_Tarefa 1_
De acordo com o texto sobre educação, quais países urbanizados têm taxas de analfabetismo de jovens maiores que as do Brasil?

_Texto do documento_

Educação: o que não fazer


Nosso sistema educacional está muito aquém do que poderia, considerando nossa realidade social, econômica e cultural. Ou seja, temos condições objetivas de construir um sistema educacional mais abrangente, de melhor qualidade e muito mais inclusivo. Vamos ver.


Temos condições objetivas para estabelecer um bom sistema educacional

A grande maioria da população brasileira (87%) habita regiões urbanas e, portanto, não tem nenhuma dificuldade de acesso às escolas. Não há, também, mesmo nas menores cidades brasileiras, dificuldades intrínsecas para fixar professores e outros profissionais de educação necessários para implantar instituições de educação básica.

Apenas para ilustrar com uma comparação internacional: dos quase 20 países com percentuais da população vivendo em regiões urbanas entre 80% e 90%, apenas dois apresentam taxas de analfabetismo de jovens e de jovens adultos (de 15 a 24 anos) maiores que as nossas, Arábia Saudita e Gabão (os dados são da Unesco Institute for Statistics). Nossa taxa de analfabetismo nessa faixa etária é típica de países nos quais cerca de 40% da população é rural, portanto muito menos urbanizados do que o nosso.

_Material fornecido_
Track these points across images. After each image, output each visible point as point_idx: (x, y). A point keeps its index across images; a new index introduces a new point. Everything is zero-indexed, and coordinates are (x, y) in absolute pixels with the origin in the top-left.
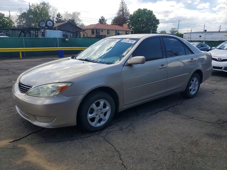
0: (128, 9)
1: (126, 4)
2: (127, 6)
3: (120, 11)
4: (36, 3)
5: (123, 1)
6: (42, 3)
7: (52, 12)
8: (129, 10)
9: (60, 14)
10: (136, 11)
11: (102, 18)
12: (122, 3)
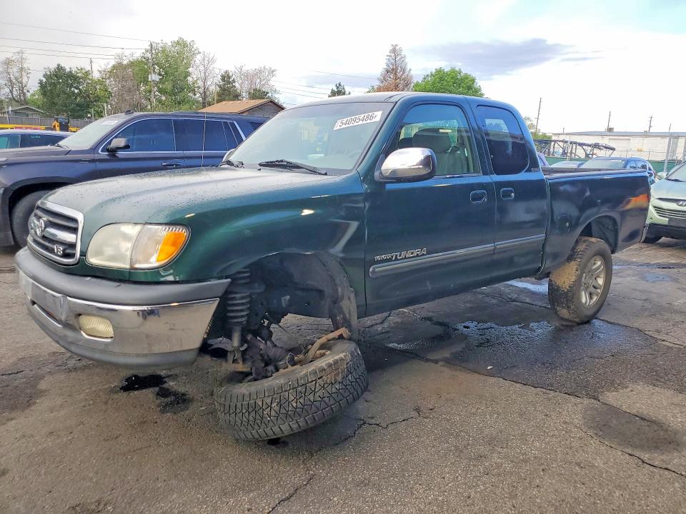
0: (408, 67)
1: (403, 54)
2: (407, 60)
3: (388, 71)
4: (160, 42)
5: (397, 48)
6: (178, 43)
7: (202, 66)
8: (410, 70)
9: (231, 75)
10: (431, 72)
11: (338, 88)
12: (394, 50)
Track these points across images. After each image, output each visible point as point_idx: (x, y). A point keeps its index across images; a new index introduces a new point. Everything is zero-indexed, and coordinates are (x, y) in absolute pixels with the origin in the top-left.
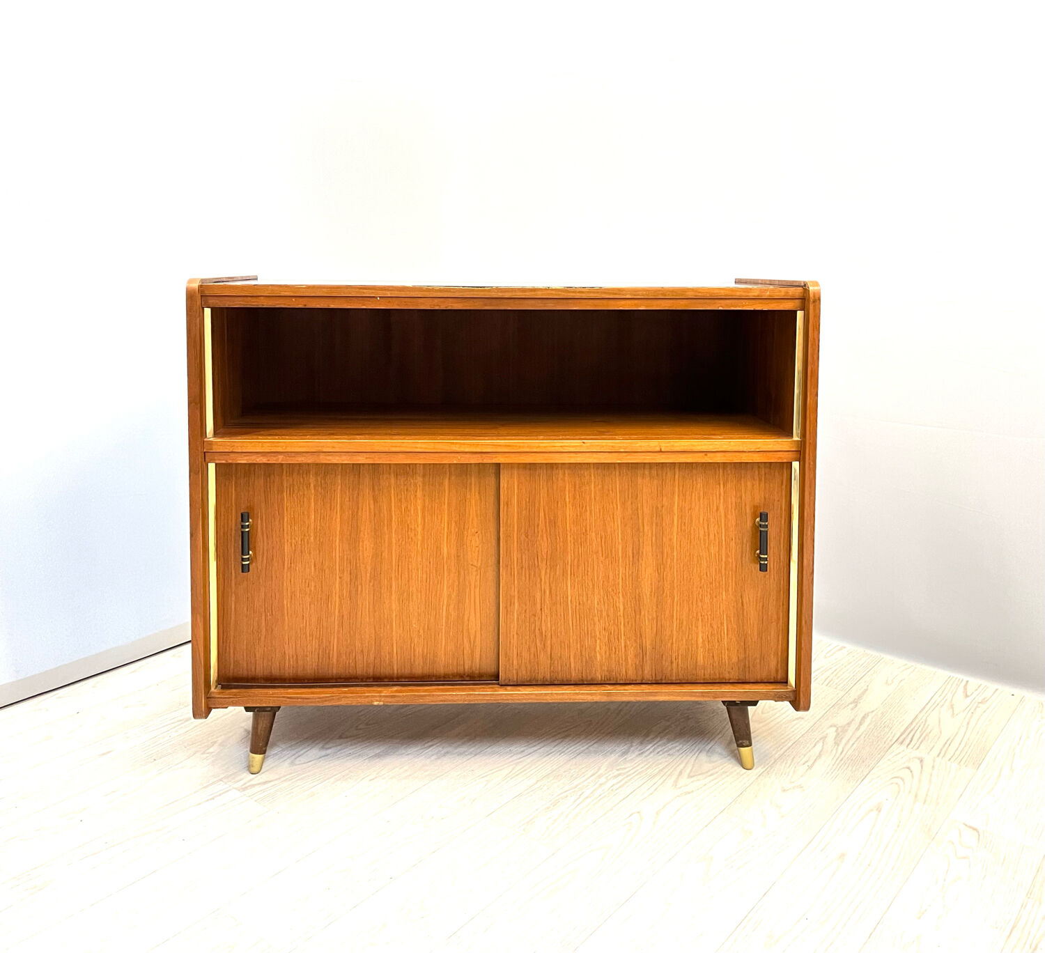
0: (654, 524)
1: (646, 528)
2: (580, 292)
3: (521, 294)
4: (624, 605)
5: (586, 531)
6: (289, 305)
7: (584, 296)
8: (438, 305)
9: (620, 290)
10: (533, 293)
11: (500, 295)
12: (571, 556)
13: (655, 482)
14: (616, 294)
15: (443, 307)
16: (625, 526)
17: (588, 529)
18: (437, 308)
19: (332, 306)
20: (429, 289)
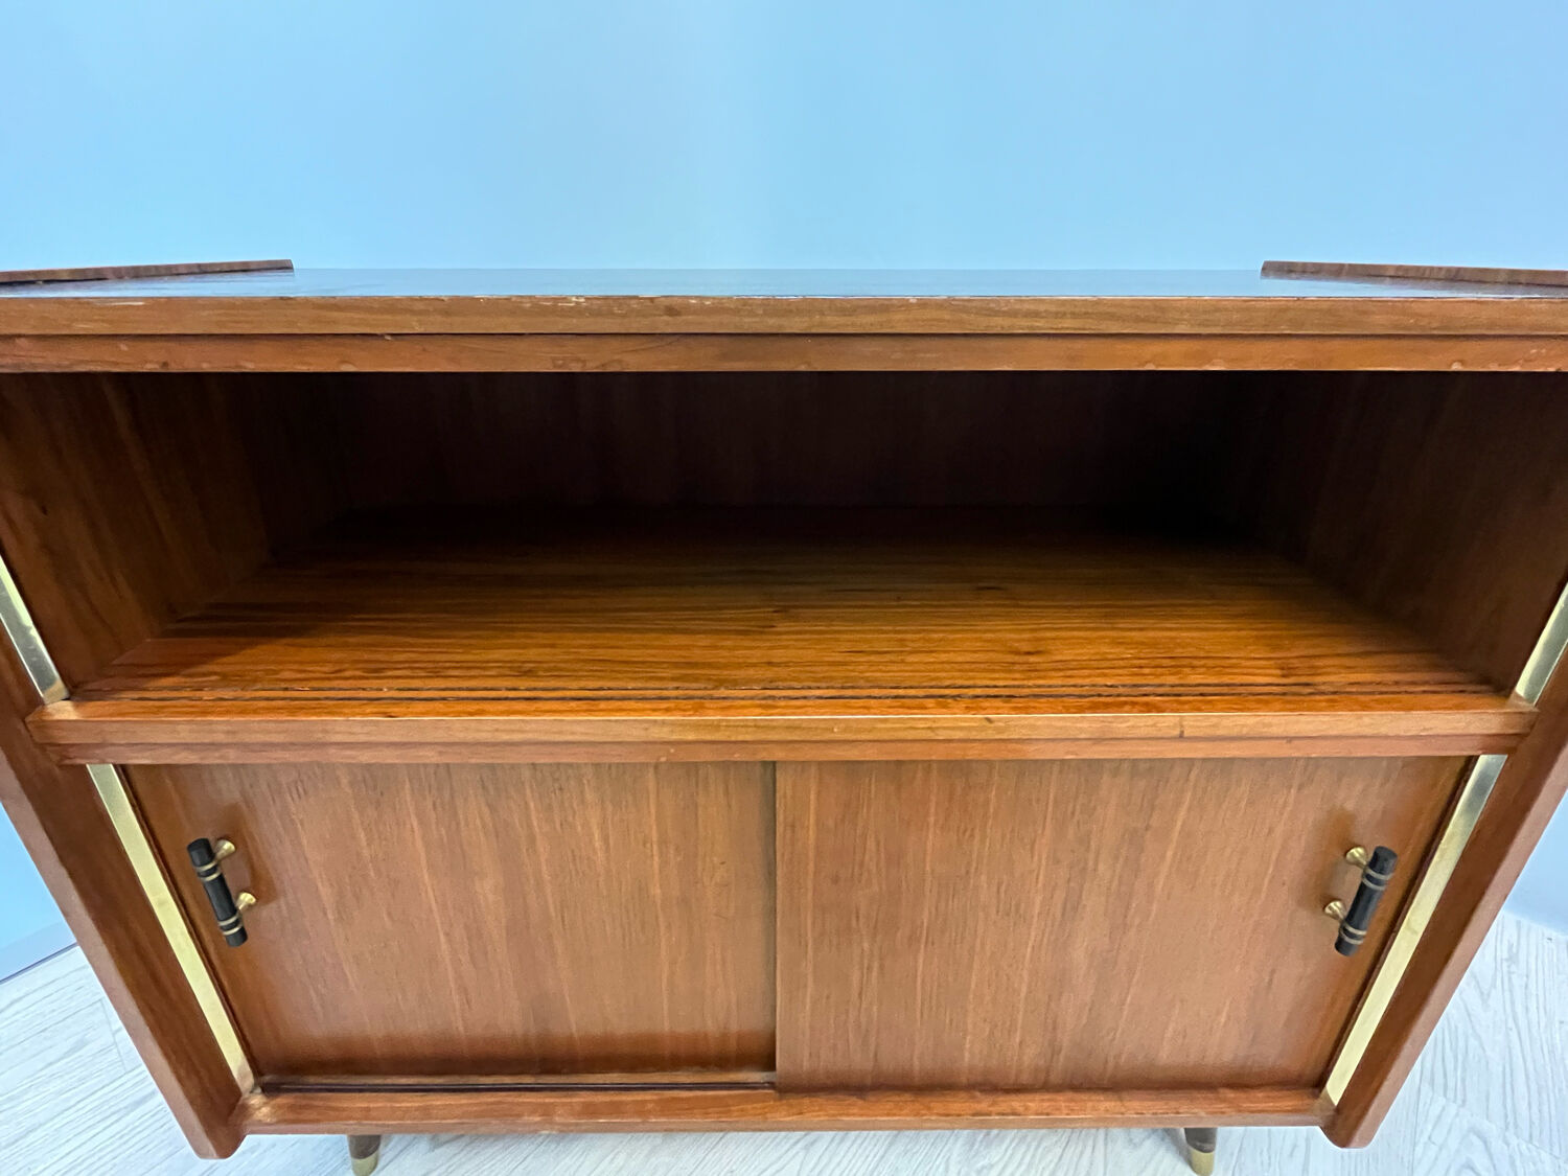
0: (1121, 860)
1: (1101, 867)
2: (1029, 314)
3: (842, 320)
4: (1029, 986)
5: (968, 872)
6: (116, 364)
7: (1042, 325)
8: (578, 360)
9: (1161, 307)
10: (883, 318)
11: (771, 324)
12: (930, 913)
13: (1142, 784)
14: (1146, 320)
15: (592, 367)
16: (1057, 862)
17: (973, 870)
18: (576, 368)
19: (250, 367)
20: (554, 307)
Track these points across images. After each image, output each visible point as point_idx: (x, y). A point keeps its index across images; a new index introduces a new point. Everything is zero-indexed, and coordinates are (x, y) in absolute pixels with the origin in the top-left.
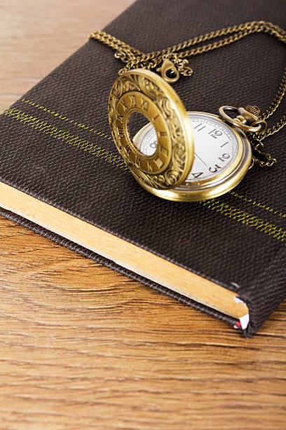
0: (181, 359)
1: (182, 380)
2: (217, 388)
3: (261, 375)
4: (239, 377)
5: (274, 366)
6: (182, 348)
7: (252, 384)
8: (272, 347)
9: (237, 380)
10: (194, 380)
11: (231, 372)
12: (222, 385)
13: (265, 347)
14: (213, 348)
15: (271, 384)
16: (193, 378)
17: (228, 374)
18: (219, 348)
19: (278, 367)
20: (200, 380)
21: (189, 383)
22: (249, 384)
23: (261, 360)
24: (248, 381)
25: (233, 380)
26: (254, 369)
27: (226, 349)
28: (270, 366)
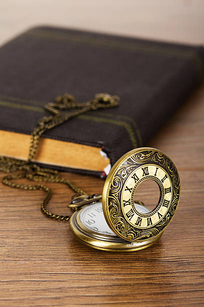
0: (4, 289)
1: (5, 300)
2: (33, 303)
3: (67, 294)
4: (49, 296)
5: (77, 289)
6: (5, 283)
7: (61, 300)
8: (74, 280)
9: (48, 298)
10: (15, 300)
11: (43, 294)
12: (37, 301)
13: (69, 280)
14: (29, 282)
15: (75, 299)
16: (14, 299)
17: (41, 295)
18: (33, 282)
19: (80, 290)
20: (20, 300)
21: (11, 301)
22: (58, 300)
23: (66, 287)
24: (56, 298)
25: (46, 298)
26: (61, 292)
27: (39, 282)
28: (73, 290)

_Tarefa 2_
Apresente em uma tabela Markdown, com as colunas "Nº" e "Linha", as linhas do material fornecido, começando na primeira delas e terminando na que contém "12: (394, 50)". Deixe de fora as imagens e as linhas em branco.

_Resposta final 1_
Arábia Saudita e Gabão.

_Resposta final 2_
| Nº | Linha |
|---|---|
| 1 | Track these points across images. After each image, output each visible point as point_idx: (x, y). A point keeps its index across images; a new index introduces a new point. Everything is zero-indexed, and coordinates are (x, y) in absolute pixels with the origin in the top-left. |
| 2 | 0: (128, 9) |
| 3 | 1: (126, 4) |
| 4 | 2: (127, 6) |
| 5 | 3: (120, 11) |
| 6 | 4: (36, 3) |
| 7 | 5: (123, 1) |
| 8 | 6: (42, 3) |
| 9 | 7: (52, 12) |
| 10 | 8: (129, 10) |
| 11 | 9: (60, 14) |
| 12 | 10: (136, 11) |
| 13 | 11: (102, 18) |
| 14 | 12: (122, 3) |
| 15 | 0: (408, 67) |
| 16 | 1: (403, 54) |
| 17 | 2: (407, 60) |
| 18 | 3: (388, 71) |
| 19 | 4: (160, 42) |
| 20 | 5: (397, 48) |
| 21 | 6: (178, 43) |
| 22 | 7: (202, 66) |
| 23 | 8: (410, 70) |
| 24 | 9: (231, 75) |
| 25 | 10: (431, 72) |
| 26 | 11: (338, 88) |
| 27 | 12: (394, 50) |